Charles Capps and John Osteen:
They teach a system of positive confession that has elements similar to pagan occultism and magic. There are "words of power" similar to magical spells which, once uttered, powerfully influence people or change reality. In Dynamics of Faith and Confession (1983) Charles Capps redefines faith and makes salvation a ritual technique. He teaches the Virgin Birth was accomplished through Mary's positive confession. Here, he appears to teach that what Mary conceived by positive confession was not the eternal second person of the Godhead but the verbal power of God which became personified on earth as Jesus. "Jesus was the personification of God's Word on this earth...Jesus in Word form was the creator of all things."
 

Morton Kelsey:
He is an Episcopal priest and Jungian psychologist, rejects biblical authority.
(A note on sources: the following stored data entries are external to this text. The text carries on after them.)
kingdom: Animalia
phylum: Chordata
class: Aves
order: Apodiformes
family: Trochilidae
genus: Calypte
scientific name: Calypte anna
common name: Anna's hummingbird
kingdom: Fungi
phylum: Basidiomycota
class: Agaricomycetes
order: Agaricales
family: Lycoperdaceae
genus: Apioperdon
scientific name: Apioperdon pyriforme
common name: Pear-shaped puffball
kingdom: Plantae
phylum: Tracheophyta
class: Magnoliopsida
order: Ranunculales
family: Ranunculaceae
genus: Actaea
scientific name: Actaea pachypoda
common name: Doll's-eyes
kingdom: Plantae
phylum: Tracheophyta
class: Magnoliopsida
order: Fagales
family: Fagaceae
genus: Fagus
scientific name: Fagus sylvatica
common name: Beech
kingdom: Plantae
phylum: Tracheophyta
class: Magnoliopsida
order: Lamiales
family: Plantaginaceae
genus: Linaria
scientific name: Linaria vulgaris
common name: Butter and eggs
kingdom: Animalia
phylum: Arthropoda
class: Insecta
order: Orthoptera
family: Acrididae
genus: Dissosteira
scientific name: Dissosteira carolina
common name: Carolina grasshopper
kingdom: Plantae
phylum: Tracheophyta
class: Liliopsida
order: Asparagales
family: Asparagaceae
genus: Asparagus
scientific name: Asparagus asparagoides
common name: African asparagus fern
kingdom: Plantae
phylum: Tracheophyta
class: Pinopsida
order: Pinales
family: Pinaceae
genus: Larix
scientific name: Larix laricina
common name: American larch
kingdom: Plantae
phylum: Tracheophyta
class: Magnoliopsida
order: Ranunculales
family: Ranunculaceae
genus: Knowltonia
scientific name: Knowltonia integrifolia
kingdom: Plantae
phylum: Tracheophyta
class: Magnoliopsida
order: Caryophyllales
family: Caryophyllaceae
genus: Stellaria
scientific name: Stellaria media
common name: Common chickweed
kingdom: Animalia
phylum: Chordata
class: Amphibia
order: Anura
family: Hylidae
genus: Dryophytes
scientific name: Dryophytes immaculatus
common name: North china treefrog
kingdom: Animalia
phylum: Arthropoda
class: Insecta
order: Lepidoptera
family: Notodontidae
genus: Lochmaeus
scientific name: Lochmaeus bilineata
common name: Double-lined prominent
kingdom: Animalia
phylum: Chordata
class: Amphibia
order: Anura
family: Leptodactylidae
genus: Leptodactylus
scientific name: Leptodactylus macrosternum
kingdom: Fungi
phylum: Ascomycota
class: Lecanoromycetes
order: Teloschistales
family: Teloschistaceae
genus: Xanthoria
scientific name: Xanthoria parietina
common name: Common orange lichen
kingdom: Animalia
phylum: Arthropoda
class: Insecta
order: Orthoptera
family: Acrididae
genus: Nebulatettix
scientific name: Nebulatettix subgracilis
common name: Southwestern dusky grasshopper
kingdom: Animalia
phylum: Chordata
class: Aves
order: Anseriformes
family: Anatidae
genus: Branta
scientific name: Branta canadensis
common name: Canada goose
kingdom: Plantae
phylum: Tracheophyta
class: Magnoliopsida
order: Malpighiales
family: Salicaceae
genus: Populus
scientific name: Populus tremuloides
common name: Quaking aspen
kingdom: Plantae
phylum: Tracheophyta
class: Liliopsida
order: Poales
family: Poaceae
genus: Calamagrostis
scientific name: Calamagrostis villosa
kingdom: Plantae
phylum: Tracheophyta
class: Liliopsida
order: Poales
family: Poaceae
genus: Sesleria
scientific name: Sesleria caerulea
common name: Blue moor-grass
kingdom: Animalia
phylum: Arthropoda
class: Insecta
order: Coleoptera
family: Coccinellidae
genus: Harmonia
Kelsey believes Jesus was a psychic and one of the greatest shamans (or witchdoctors) who ever lived. Christians are to be just like Jesus, that is, become psychics and shamans, following in His footsteps.
 

Agnes Sanford:
She was a Jungian, who believed that God could work through "good" spirits and the spirits of people who have died. She believed God used some mediums to heal people. Like modern channelers, she also believed that angels and dead saints could "speak and act in and through us." She accepted other occult teachings and practices and denied certain important biblical doctrines.
 

E. W. Kenyon:
He taught supernatural power is unleashed by the words we speak. Therefore he said, "You confess that you are perfectly healed while the disease is making full headway in your body." He would say that if you have to ask for faith, "all prayer for faith is nothing but unbelief."
 

Napoleon Hill:
He was a spiritist whose beliefs were derived from or influenced by the spirit world. For example, see his confession of this in his book, Grow Rich with Peace of Mind. He is the grandfather of the Success/Positive Mental Attitude seminars taught widely to leaders in business and industry.
 

Jerry Savelle:
He teaches "if you will please God, you will be rich."
 

    The above is only a small sampling of errors that are being taught by Christian leaders in the Positive Thinking and Faith-Confession movements. In every case we know of, the root problem is either rejecting the Bible as a final authority or being ignorant of its teachings.